Hydrologic Model Structural Uncertainty Reduced by a Hierarchical Mixture of Experts and Diagnostic Modeling Approach
Accounting for the uncertainty and dynamic nature of the multiscale interactions among diverse components of a hydrologic system requires a new strategy to effectively integrate hydrological processes.
This research provides useful tools to address model structural uncertainties in the multi-model and integrated modeling of the Earth system and the water-energy nexus.
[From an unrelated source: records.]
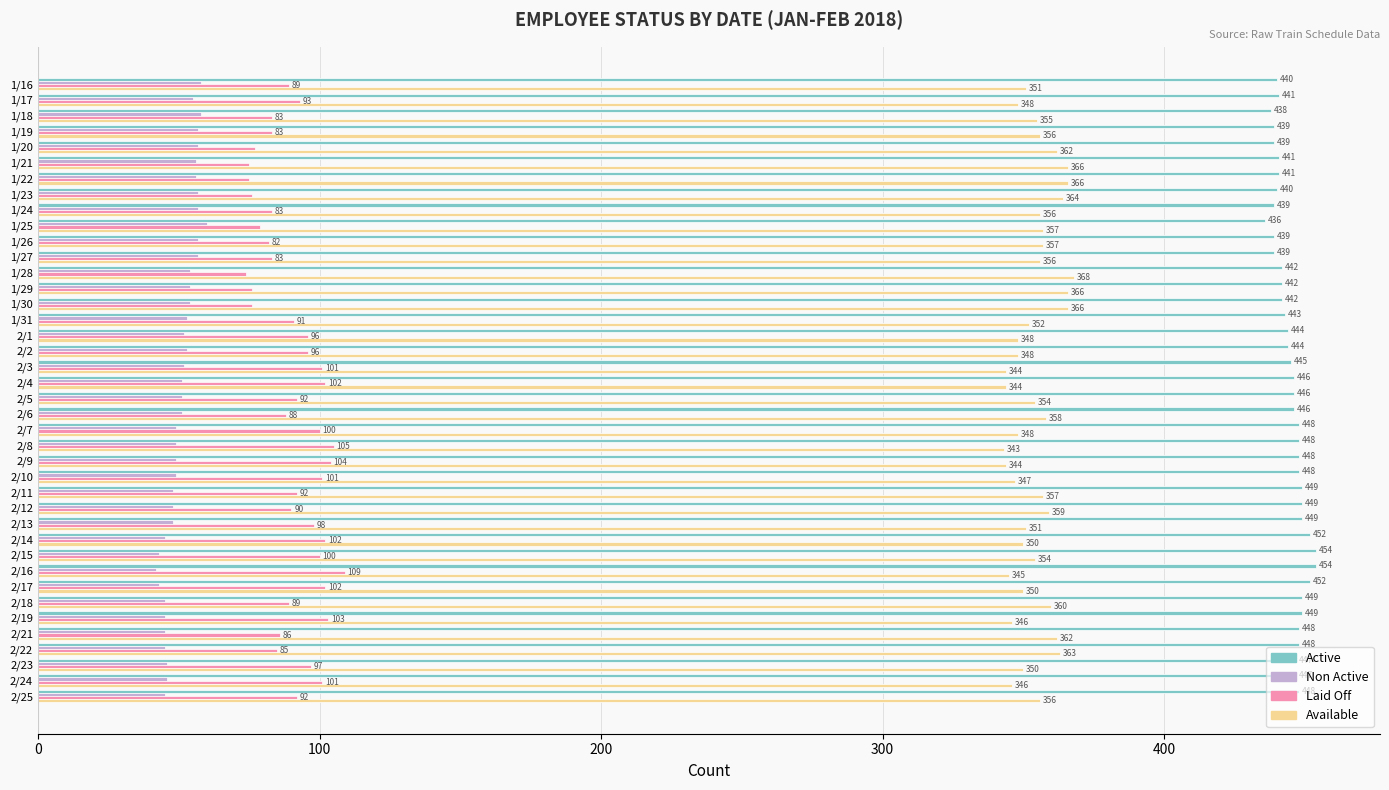

At how many categories does at least one series exceed 230?

40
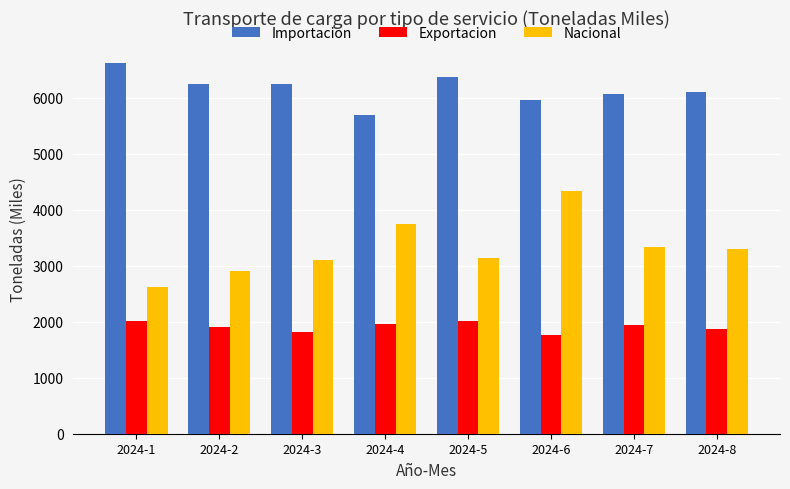

True or false: Exportacion has a value of 858.4 at 2024-4.

False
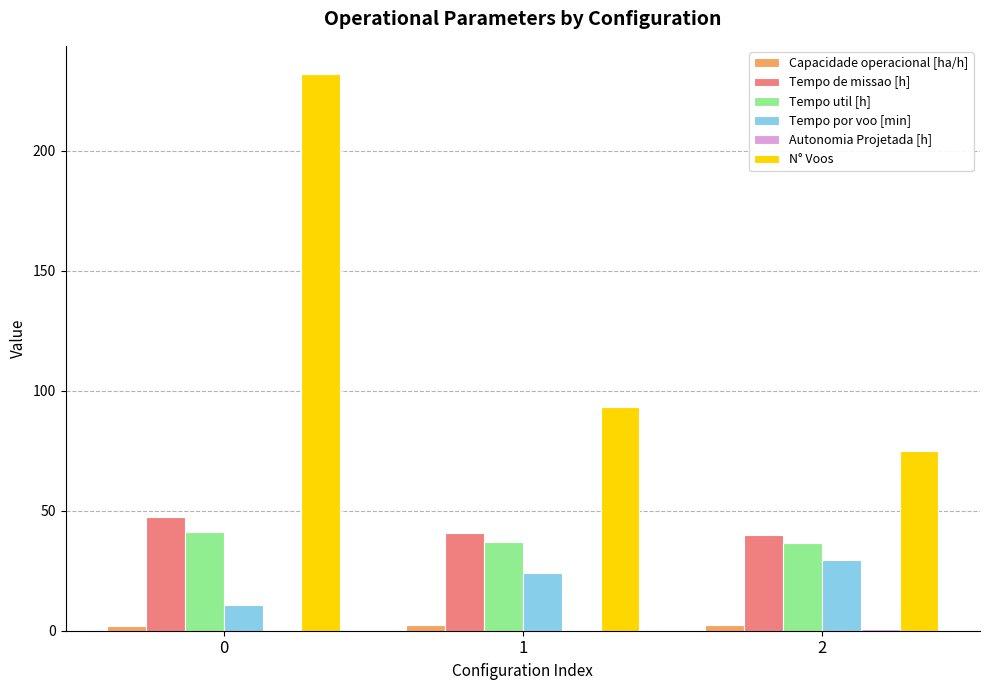

Between 0 and 1, which series saw the biggest shift?

N° Voos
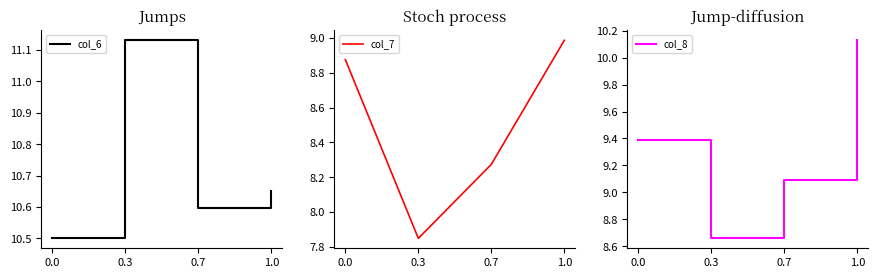

What is the sum of all col_6 values?

42.9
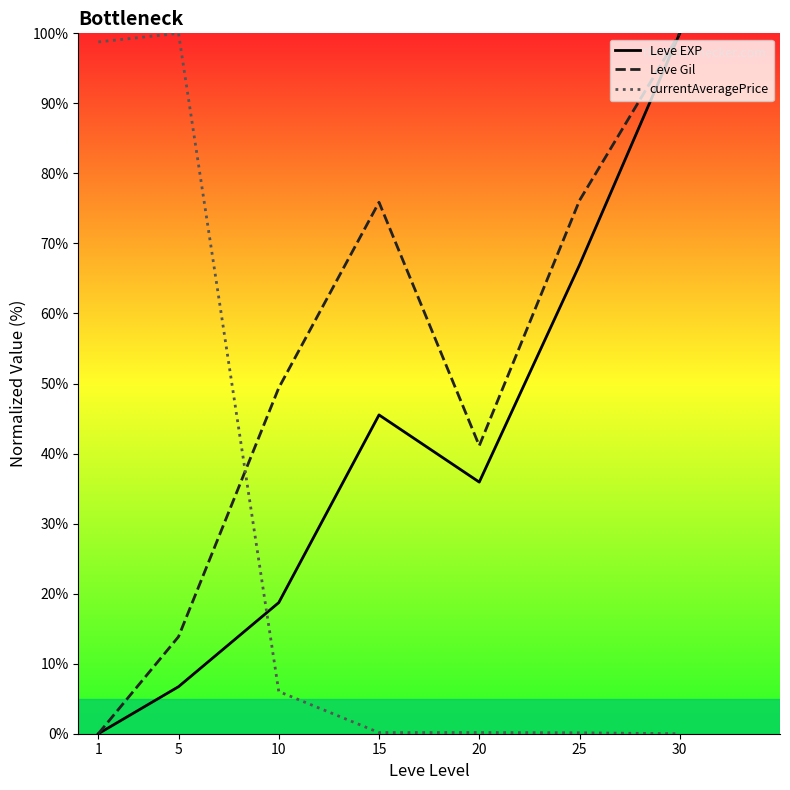

True or false: Leve Gil has more than 2 points higher than both neighbors.

False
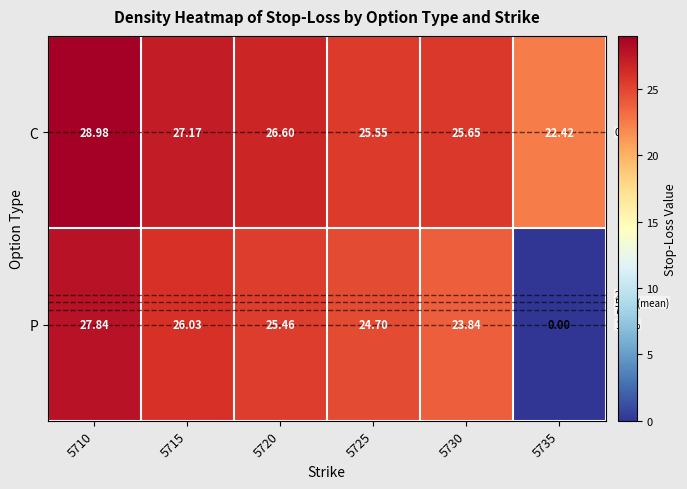

Rank the series by their average value, from highest to lowest.

C, P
In most water system model applications, any particular model structure may not be sufficient to capture the dynamic multi-scale interactions among different hydrological processes. An alternative option is to develop local expert model structures (i.e., through a formal statistical approach, based in Bayesian theory) corresponding to dominant components of the hydrological process and integrate them through exchanges of variables. Researchers from Washington State University and the Department of Energy at Pacific Northwest National Laboratory developed such a Hierarchical Mixture of Experts (HME) framework to dynamically integrate expert models (e.g., groundwater and runoff models) in the presence of multiple dominant processes, as revealed by carefully designed signature diagnostic analyses. The framework allows integrating expert models by using adaptive weights, which vary depending on the dominant processes at any given time and spatial location. They applied this framework on two distinct watersheds, one from North Carolina and another from Texas. They showed that while a single model is adequate for the North Carolina watershed dominated by homogeneous processes, the HME approach significantly improved the simulation performance compared to the single model for the Texas catchment that has multiple dominant processes. This study provides useful tools to address model structural uncertainties in the multi-model and integrated modeling of the Earth system and the water-energy nexus.